In the short story and movie “Minority Report,” police in the future are authorized to arrest, and prosecutors to convict, people for the crimes they will (according to predictive technology) commit in the future. Although the thought of arresting, trying and convicting individuals for what they have not yet done seems far-fetched, the basic structural and technological prerequisites for such a world are already in place. What does this mean?
Over the past few years, crime prevention through big data has undergone a transition from interfacing with data to using it predicatively. Up until now, law enforcement could check individual samples against DNA and fingerprint databases, arrest records, that kind of thing. But now, there’s an emerging norm towards “predictive analytics algorithms to identify broader trends.” And yes, this is a step closer to a “Minority Report” world, where police predict where crime is likely to occur based on what we might call “moving” or trending data rather than snapshots of particular markers and records like fingerprints and DNA.

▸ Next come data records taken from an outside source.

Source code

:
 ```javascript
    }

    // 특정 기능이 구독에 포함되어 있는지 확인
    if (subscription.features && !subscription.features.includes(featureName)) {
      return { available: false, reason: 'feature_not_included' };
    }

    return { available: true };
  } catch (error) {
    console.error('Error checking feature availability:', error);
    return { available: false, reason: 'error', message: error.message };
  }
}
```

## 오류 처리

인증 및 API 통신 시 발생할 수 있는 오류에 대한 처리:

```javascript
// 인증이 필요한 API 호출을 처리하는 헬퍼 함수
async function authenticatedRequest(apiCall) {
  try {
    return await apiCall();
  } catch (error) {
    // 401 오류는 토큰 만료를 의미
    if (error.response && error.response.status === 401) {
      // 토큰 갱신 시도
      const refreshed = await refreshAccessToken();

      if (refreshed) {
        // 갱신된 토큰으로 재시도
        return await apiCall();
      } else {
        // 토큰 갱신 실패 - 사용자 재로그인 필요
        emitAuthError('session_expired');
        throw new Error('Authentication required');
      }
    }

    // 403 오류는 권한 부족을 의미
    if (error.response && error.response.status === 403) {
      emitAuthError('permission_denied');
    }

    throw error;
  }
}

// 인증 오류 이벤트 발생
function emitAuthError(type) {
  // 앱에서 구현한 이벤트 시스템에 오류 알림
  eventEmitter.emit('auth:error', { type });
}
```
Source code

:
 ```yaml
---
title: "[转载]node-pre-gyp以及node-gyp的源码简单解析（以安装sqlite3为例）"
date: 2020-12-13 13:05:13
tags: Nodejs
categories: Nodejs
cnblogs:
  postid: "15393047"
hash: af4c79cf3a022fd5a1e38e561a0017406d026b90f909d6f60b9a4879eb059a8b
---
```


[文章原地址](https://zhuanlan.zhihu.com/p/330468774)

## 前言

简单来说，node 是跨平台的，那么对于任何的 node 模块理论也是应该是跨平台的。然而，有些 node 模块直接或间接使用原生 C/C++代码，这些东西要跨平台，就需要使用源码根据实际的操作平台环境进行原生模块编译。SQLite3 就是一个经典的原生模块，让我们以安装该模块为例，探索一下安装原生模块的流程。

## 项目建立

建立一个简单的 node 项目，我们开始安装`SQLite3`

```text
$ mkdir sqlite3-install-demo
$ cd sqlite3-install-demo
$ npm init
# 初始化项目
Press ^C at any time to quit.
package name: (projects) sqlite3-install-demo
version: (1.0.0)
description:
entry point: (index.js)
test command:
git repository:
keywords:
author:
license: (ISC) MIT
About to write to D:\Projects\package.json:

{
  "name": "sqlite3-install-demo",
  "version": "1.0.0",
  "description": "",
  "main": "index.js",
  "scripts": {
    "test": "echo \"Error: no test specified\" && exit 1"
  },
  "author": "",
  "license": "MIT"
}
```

Areas, where predictive software is used, have experienced remarkable results: a “33% reduction in burglaries, 21% reduction in violent crimes and a 12% reduction in property crime.” But there’s even more at stake here. In that such policing is preventative rather than reactive, what less crime also means is less confrontation between police and suspects–including innocent suspects erroneously targeted by police in the old world where cops wait to see suspicious behavior and then act on it in the midst of uncertainty. Of course, there are other implications, for detective work, for work dealing with serial offenders, in assessing the need for future resources. Big data won’t necessarily improve relations between residents and police outright, but smarter policing may translate into less confrontational policing and an increase in public perception of police effectiveness.
And so a lot of police forces see the biggest challenge now to be teaching police how to use the technology the right way. A recent British report on “big data’s use in policing published by the Royal United Services Institute for Defence and Security Studies (RUSI) said British forces already have access to huge amounts of data but lack the capability to use it.” This is unfortunate because, at least as researchers and developers see it, in the words of Alexander Babuta, who did the British research, “The software itself is actually quite simple – using crime type, crime location and date and time – and then based on past crime data it generates a hotspot map identifying areas where crime is most likely to happen.”
So we might be led to think that the only challenge left is training police forces to effectively use big data predictably, that doing so will decrease crime without resorting to aggressive policing and the regressive and socially negative “broken windows” policing of Giuliani-era New York, where policymakers attempted to harness individual acts of police intimidation in the service of an overall social perception of a crime-free city. Data accuracy is also critical—when working with client Accurate Append, we find that demographic and email and other contact data are missing and incomplete in data files across industries.
The jury is not unanimous on the use of algorithmic big data as a crime prevention tool. To begin with, predictive policing can be perceived as just as oppressive as reactive policing. Predicting that certain areas are prone to future crime almost certainly means putting up video cameras, possibly with controversial facial recognition technology, in these “risky” areas. But the construct of the “high-risk area” by data interpretation risks being just as laden with racist or other assumptions as policing itself can often be.
After all, we know that big data is not immune to racism or to other stereotyping of its human keepers. And what if, in an effort to politically manipulate the landscape of city policing, politicians and appointees manipulate or misinterpret the conclusions of long-term trends, or short-term spikes in crime, to continue the over-policing of oppressed communities? This is an emerging concern among civil liberties advocates in the UK and the U.S.
Another concern, expressed by the editorial staff at the British paper The Guardian, is that in addition to predicting trends in particular areas, police are also using this interpretive technology “on individuals in order to predict their likelihood of reoffending” — which gets us even closer to “Minority Report” status. At the very least, “it is easy to see that the use of such software can perpetuate and entrench patterns of unjust discrimination.” Or worse, many fear. And, to make perhaps an obvious but necessary point, “the idea that algorithms could substitute for probation officers or the traditional human intelligence of police officers is absurd and wrong. Of course such human judgments are fallible and sometimes biased. But training an algorithm on the results of previous mistakes merely means they can be made without human intervention in the future . . . Machines can make human misjudgments very much worse.”
Perhaps the most interesting take on the social dangers of big data use in policing comes from Janet Chan, professor of law at the University of New South Wales, in an academic paper for Criminology and Criminal Justice. Chen writes that “data visualization, by removing the visibility of real people or events and aestheticizing the representations in the race for attention, can achieve further distancing and deadening of conscience in situations where graphic photographic images might at least garner initial emotional impact.” In other words, seeing only data instead of the faces of victims and offenders, or the social and neighborhood contexts of property crimes, or the living dynamics of domestic violence cases, risks making law enforcement, and perhaps policymakers, less engaged and empathetic towards the public. Chen cites other scholars’ work to suggest that visual representation and face-to-face encounters, however imperfect, are necessary forms of social engagement.